In 2006, on the occasion of its 30th anniversary year, Centro Scuola e Cultura Italiana, together with the Dante Society of Toronto, inaugurated the first Casa Dante in the Columbus Centre. This is the first such collection in honour of the Divine Poet to be located outside of Italy. This unique initiative is comprised of a permanent exhibition of contemporary paintings, book illustrations, and rare editions of The Divine Comedy, the magnificent epic poem which is the basis of all the diverse activities of the Dante Alighieri Society worldwide.
For the past 10 years the Dante Society of Toronto office has been located in the Columbus Centre, the acknowledged social and cultural centre for the whole community.

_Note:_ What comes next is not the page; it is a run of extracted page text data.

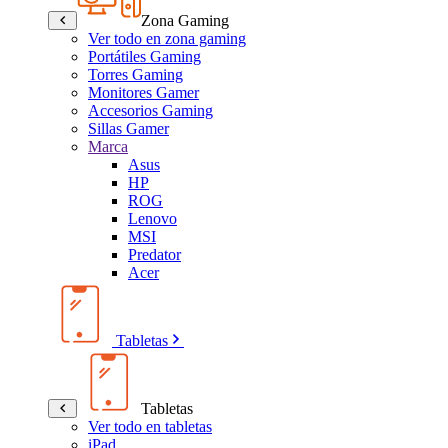
Zona Gaming
Ver todo en zona gaming
Portátiles Gaming
Torres Gaming
Monitores Gamer
Accesorios Gaming
Sillas Gamer
Marca
Asus
HP
ROG
Lenovo
MSI
Predator
Acer
Tabletas
Tabletas
Ver todo en tabletas
iPad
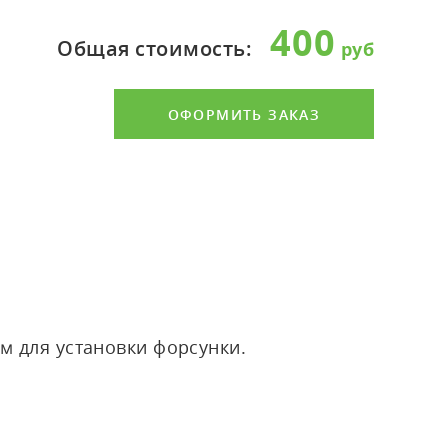
400
Общая стоимость:
ОФОРМИТЬ ЗАКАЗ
м для установки форсунки.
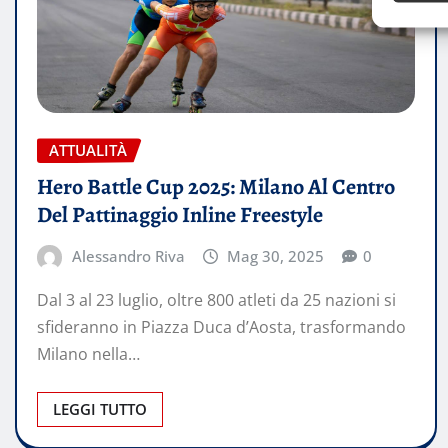
ATTUALITÀ
Hero Battle Cup 2025: Milano Al Centro
Del Pattinaggio Inline Freestyle
Alessandro Riva
Mag 30, 2025
0
Dal 3 al 23 luglio, oltre 800 atleti da 25 nazioni si
sfideranno in Piazza Duca d’Aosta, trasformando
Milano nella…
LEGGI TUTTO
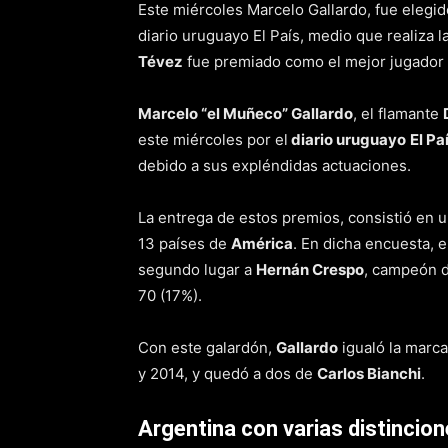
Este miércoles Marcelo Gallardo, fue elegi
diario uruguayo El País, medio que realiza
Tévez
fue premiado como el mejor jugador d
Marcelo “el Muñeco” Gallardo
, el flamante
este miércoles por el
diario uruguayo
El Pa
debido a sus expléndidas actuaciones.
La entrega de estos premios, consistió en u
13 países de
América
. En dicha encuesta, e
segundo lugar a
Hernán Crespo
, campeón 
70 (17%).
Con este galardón,
Gallardo
igualó la marc
y 2014, y quedó a dos de
Carlos Bianchi
.
Argentina con varias distincio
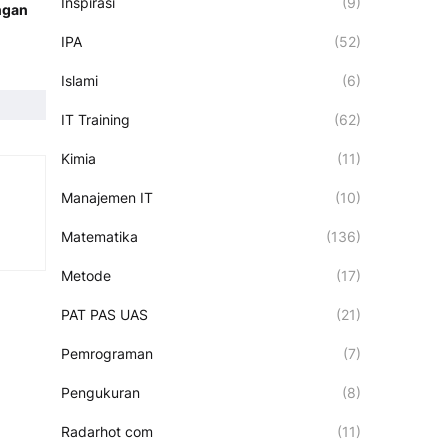
Inspirasi
(9)
ngan
IPA
(52)
Islami
(6)
IT Training
(62)
Kimia
(11)
Manajemen IT
(10)
Matematika
(136)
Metode
(17)
PAT PAS UAS
(21)
Pemrograman
(7)
Pengukuran
(8)
Radarhot com
(11)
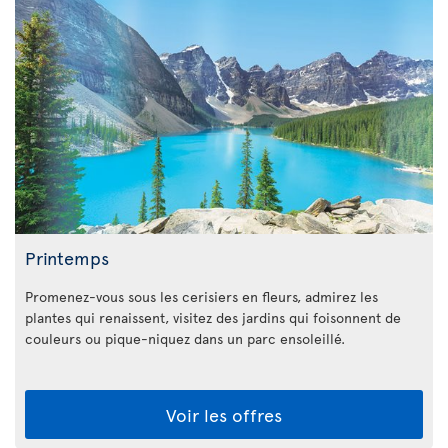
Printemps
Promenez-vous sous les cerisiers en fleurs, admirez les
plantes qui renaissent, visitez des jardins qui foisonnent de
couleurs ou pique-niquez dans un parc ensoleillé.
Voir les offres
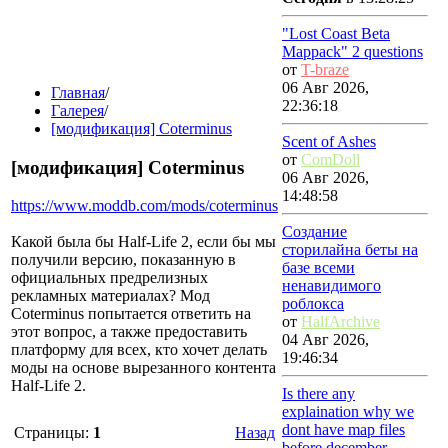
"Lost Coast Beta
Mappack" 2 questions
от
T-braze
06 Авг 2026,
Главная
/
22:36:18
Галерея
/
[модификация] Coterminus
Scent of Ashes
от
ComDoll
[модификация] Coterminus
06 Авг 2026,
14:48:58
https://www.moddb.com/mods/coterminus
Создание
Какой была бы Half-Life 2, если бы мы
сторилайна беты на
получили версию, показанную в
базе всеми
официальных предрелизных
ненавидимого
рекламных материалах? Мод
роблокса
Coterminus попытается ответить на
от
HalfArchive
этот вопрос, а также предоставить
04 Авг 2026,
платформу для всех, кто хочет делать
19:46:34
моды на основе вырезанного контента
Half-Life 2.
Is there any
explaination why we
dont have map files
Страницы:
1
Назад
before december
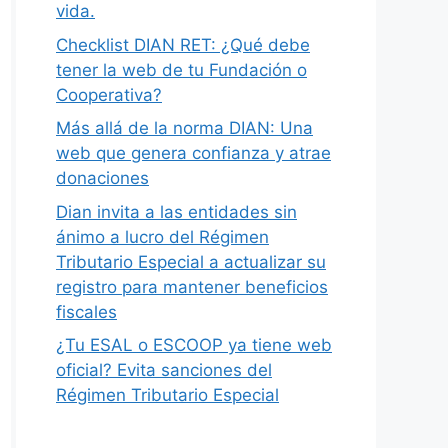
vida.
Checklist DIAN RET: ¿Qué debe
tener la web de tu Fundación o
Cooperativa?
Más allá de la norma DIAN: Una
web que genera confianza y atrae
donaciones
Dian invita a las entidades sin
ánimo a lucro del Régimen
Tributario Especial a actualizar su
registro para mantener beneficios
fiscales
¿Tu ESAL o ESCOOP ya tiene web
oficial? Evita sanciones del
Régimen Tributario Especial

The current President is Celestino De Iuliis, and the Vice President is Alberto Di Giovanni. Among the activities promoted by the Dante Society of Toronto is a series of annual lectures on The Divine Comedy, featuring a number of major artists. The 2007 production entitled “Gifts of the Italian Soul” presented readings of various passages from The Divine Comedy linked together by the magnificent interpretations of Italian actors Paola Gassman and Ugo Pagliai together with Italian Canadian actor Tony Nardi. This splendid bilingual performance was accompanied by the Baroque music quintet from Italy, the Ensemble Benedetto Marcello. The popular success of this production was living proof of the continuing interest the community shows in the works of Dante Alghieri and the Society that bears his name.